The series, shot entirely on a medium format film camera, forced me to slow down, to be deliberate and decisive. I gave myself ten shots to make an idea work. I wanted no escape. When the film ends there is undoubtedly the questioning period and the uncertainty that follows, but that reflection period, overall, was a very useful tool for my process. Contrary to my usual way of working, I did not utilise colour to compose a mood or guide an aesthetic. Instead, employing black and white film, I wanted a feeling, displaced in time, and to give the viewer the space to contemplate and decide when these photos were taken.
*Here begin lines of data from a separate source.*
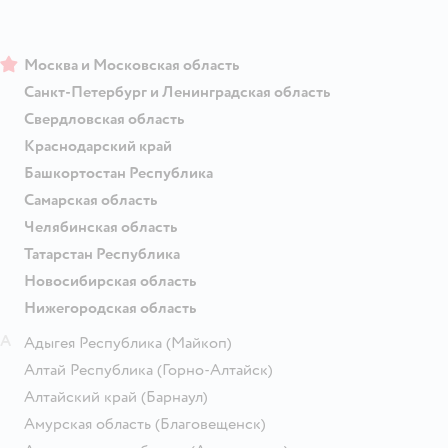
Москва и Московская область
Санкт-Петербург и Ленинградская область
Свердловская область
Краснодарский край
Башкортостан Республика
Самарская область
Челябинская область
Татарстан Республика
Новосибирская область
Нижегородская область
А
Адыгея Республика
(Майкоп)
Алтай Республика
(Горно-Алтайск)
Алтайский край
(Барнаул)
Амурская область
(Благовещенск)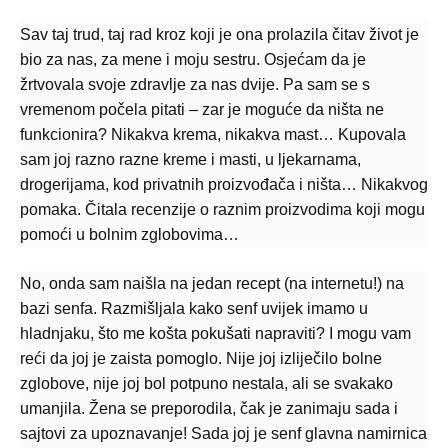
Sav taj trud, taj rad kroz koji je ona prolazila čitav život je
bio za nas, za mene i moju sestru. Osjećam da je
žrtvovala svoje zdravlje za nas dvije. Pa sam se s
vremenom počela pitati – zar je moguće da ništa ne
funkcionira? Nikakva krema, nikakva mast… Kupovala
sam joj razno razne kreme i masti, u ljekarnama,
drogerijama, kod privatnih proizvođača i ništa… Nikakvog
pomaka. Čitala recenzije o raznim proizvodima koji mogu
pomoći u bolnim zglobovima…
No, onda sam naišla na jedan recept (na internetu!) na
bazi senfa. Razmišljala kako senf uvijek imamo u
hladnjaku, što me košta pokušati napraviti? I mogu vam
reći da joj je zaista pomoglo. Nije joj izliječilo bolne
zglobove, nije joj bol potpuno nestala, ali se svakako
umanjila. Žena se preporodila, čak je zanimaju sada i
sajtovi za upoznavanje! Sada joj je senf glavna namirnica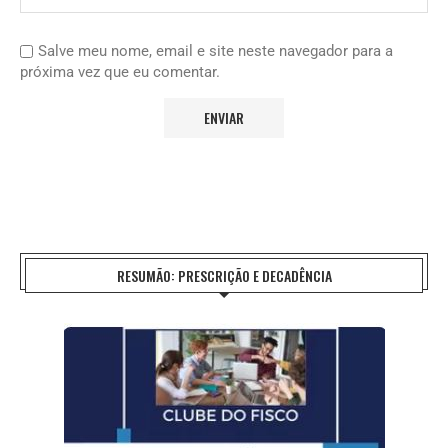
Salve meu nome, email e site neste navegador para a
próxima vez que eu comentar.
RESUMÃO: PRESCRIÇÃO E DECADÊNCIA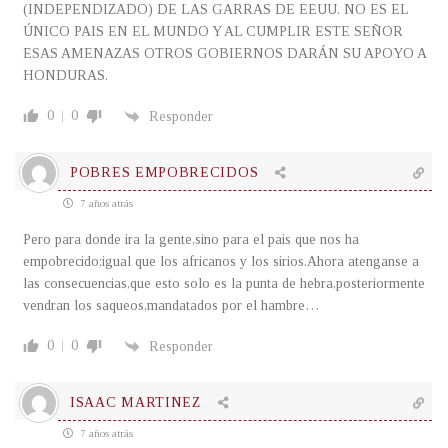
(INDEPENDIZADO) DE LAS GARRAS DE EEUU. NO ES EL
ÚNICO PAIS EN EL MUNDO Y AL CUMPLIR ESTE SEÑOR
ESAS AMENAZAS OTROS GOBIERNOS DARÁN SU APOYO A
HONDURAS.
0
0
Responder
POBRES EMPOBRECIDOS
7 años atrás
Pero para donde ira la gente,sino para el pais que nos ha
empobrecido;igual que los africanos y los sirios.Ahora atenganse a
las consecuencias,que esto solo es la punta de hebra,posteriormente
vendran los saqueos,mandatados por el hambre…
0
0
Responder
ISAAC MARTINEZ
7 años atrás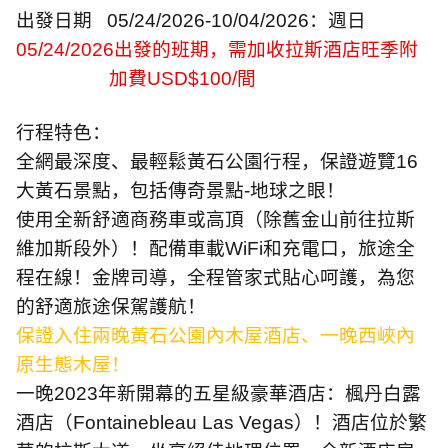
出發日期
05/24/2026-10/04/2026
：週日
05/24/2026
出發的班期，需加收拉斯酒店旺季附
加費
USD$100/
間
行程特色：
全網最深度、最輕鬆黃石公園行程，保證遊覽
16
大黃石景點，包括傳奇景點
-
地球之眼！
使用全新舒適商務車或高頂（除舊金山前往拉斯
維加斯段外）！配備車載
WiFi
和充電口，旅途全
程在線！金牌司導，全程管家式貼心呵護，為您
的舒適旅途保駕護航！
保證入住兩晚黃石公園內木屋酒店、一晚西峽內
原生態木屋！
一晚
2023
年新開幕的五星級豪華酒店：楓丹白露
酒店（
Fontainebleau Las Vegas
）！酒店位於繁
Through relationships built with the team, I was introduced to other individuals who focused on other traditional aspects of Irish culture such as Irish Dancing. Revisiting ideas of previous work, where I’ve paired individuals with various textiles or found materials to create voluminous bodies, I employed the traditional costuming in Irish dance to propose a new national totem.

I have chosen to title the series, The People of The Mud. Wexford, founded by the Vikings, was originally named Veisafjǫrðr, meaning “inlet of the mud flats,” the title being a nod to heritage and continuance. Mud is the mixing of two primal elements: earth and water. It is not static and is constantly taking shape, depending on the physical echo with which it is impregnated. On a practical level, it is also a meteorological and geographical signifier. The People of The Mud is a geographical study of both land and body, identifying points on a map as well as melding bodies; an opportunity to talk about roots, history, heritage, land and the tools used to subdue it.”

Words: Luis Alberto Rodriguez

The People of the Mud is currently exhibited as part of PhotoIreland Festival, at The Library Project, until August 25.